There is nothing to fear because The glory of the Lord, Jesus, comes in innocence, and though innocence is quite opposite of all that we are, it is with innocence that God intends to redeem us, not to abuse us or enslave us or hurt us.

It is remarkable stuff, his glory. God’s innocence comes pure and powerful, but without destroying us. God’s innocence identifies its enemies, but then embraces them as friends. God’s innocence is alien to us, but its strange touch turns out to be our cure.

And this, perhaps, is most important: On Christmas, God trusts us with his innocence – God trusts himself to you. Tonight this divine and holy child now lies in your arms, begging your care, and especially your love. With peace – and lovingkindness – God is trusting himself to you, as his way of asking you to trust him back. God taking flesh is God’s way of saying: despite everything that’s happened between us, despite all the sinful stuff you’ve done, I still want you.

We can bring all the arguments we like against this Christmas gift.

What about my suffering and the suffering of others in our world?

What about evil?

What about fear?

What about justice?

What about death?

As Jesus grows up, he will offer answers to all of these questions, answers that take us seriously – our freedom, our quests, and our wounds – answers that sound much like forgiveness and virtue and resurrection. It takes time to work them all through. But start with this: Christmas isn’t an idea, or a theory, or a concept. It is a breach, an intervention, a second chance, an invitation, and then more – Christmas is a person. This is the history of the birth of God in flesh, come to us in love, in a bid to have all his siblings home again for Christmas – all of them – especially you – with everybody in and nobody out, toward a day when there is no one left who even knows what it’s like to feel lonely and unloved. Christmas is love incarnate.

Christmas is: God still wants us. As he grows, Jesus will go about the business of saving us from all that threatens to keep us away from Him. All that he does will end in a single point: alien, tangible, divine, fleshly, from Mary, from the manger, from the altar, from forever, physical, sacramental, holy, innocent – touch.

It makes sense.  You touch the ones you love, and God does too. So he splashes you with water in the font and tattoos you with his family name. You belong.
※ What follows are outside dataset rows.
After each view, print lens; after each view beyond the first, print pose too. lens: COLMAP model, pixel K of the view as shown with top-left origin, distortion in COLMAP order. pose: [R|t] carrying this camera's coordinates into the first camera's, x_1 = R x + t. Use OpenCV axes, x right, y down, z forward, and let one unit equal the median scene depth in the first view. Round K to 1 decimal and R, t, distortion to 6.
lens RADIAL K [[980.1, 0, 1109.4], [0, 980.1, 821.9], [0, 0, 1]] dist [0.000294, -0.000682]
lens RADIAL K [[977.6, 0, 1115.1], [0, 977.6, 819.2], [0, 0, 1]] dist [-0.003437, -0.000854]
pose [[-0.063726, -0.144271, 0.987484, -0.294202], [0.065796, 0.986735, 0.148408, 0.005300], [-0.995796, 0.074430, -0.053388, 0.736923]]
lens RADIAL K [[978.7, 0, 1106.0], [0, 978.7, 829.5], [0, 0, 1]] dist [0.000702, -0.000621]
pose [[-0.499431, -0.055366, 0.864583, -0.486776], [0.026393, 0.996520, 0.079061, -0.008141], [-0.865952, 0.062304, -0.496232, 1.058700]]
He rubs your ears with his words, begging you to listen. You follow.

He lays himself upon your tongue, transfusing you with the Eucharistic mystery of body and blood in, with, and under bread and wine. You are his Church.

He gives you his death as your death, so you don’t have to die. He gives you his life as your life, so come what may you can carry on. He gives you his love as your love, so your embrace of those you love lasts forever.

His innocence absorbs everything about us that isn’t innocent, so when God looks down at you this Christmas, he only sees what is holy, perfect, lovable, divine, as if you were in the manger too.

He sees you as his divine child. This is the real meaning of Christmas: God always wanted you, God still wants you, God will never stop wanting you, and God is here just dying to have you back.

So glory to God in the highest, who – tonight – brings peace to his people on earth – to you. It is a happy song, and with the angels, I pray that you will sing along.